### What you are asked to do
Each line of the data must reappear exactly in your answer, with no images included.

[Data records]
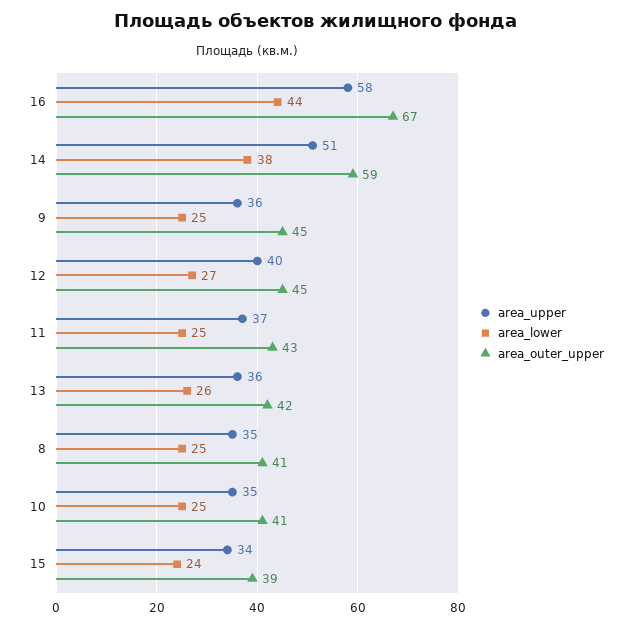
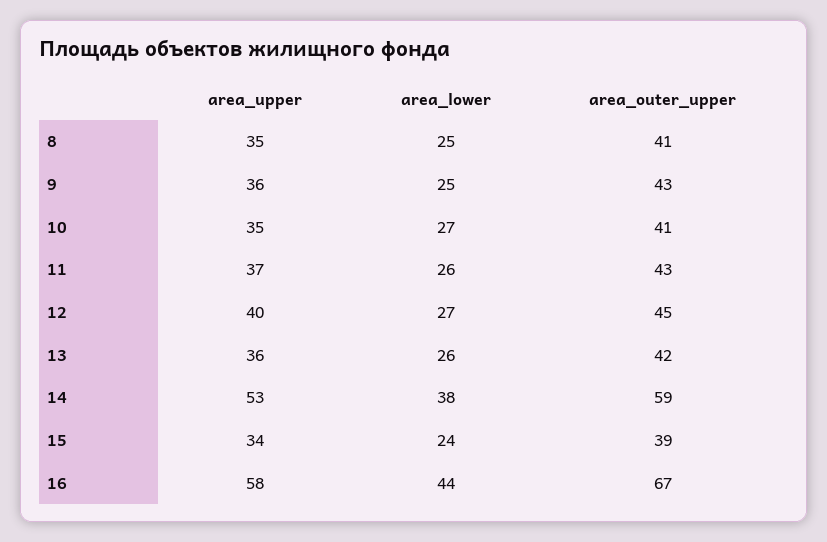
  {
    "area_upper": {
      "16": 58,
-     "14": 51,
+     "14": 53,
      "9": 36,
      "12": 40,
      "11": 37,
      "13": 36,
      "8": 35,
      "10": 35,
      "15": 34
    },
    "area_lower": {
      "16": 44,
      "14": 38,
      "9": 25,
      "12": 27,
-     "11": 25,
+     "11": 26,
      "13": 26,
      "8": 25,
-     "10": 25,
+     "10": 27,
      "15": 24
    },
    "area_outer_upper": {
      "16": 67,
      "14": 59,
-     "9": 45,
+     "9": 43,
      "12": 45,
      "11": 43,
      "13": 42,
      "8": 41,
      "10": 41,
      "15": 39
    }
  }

### Reply
  {
    "area_upper": {
      "16": 58,
-     "14": 51,
+     "14": 53,
      "9": 36,
      "12": 40,
      "11": 37,
      "13": 36,
      "8": 35,
      "10": 35,
      "15": 34
    },
    "area_lower": {
      "16": 44,
      "14": 38,
      "9": 25,
      "12": 27,
-     "11": 25,
+     "11": 26,
      "13": 26,
      "8": 25,
-     "10": 25,
+     "10": 27,
      "15": 24
    },
    "area_outer_upper": {
      "16": 67,
      "14": 59,
-     "9": 45,
+     "9": 43,
      "12": 45,
      "11": 43,
      "13": 42,
      "8": 41,
      "10": 41,
      "15": 39
    }
  }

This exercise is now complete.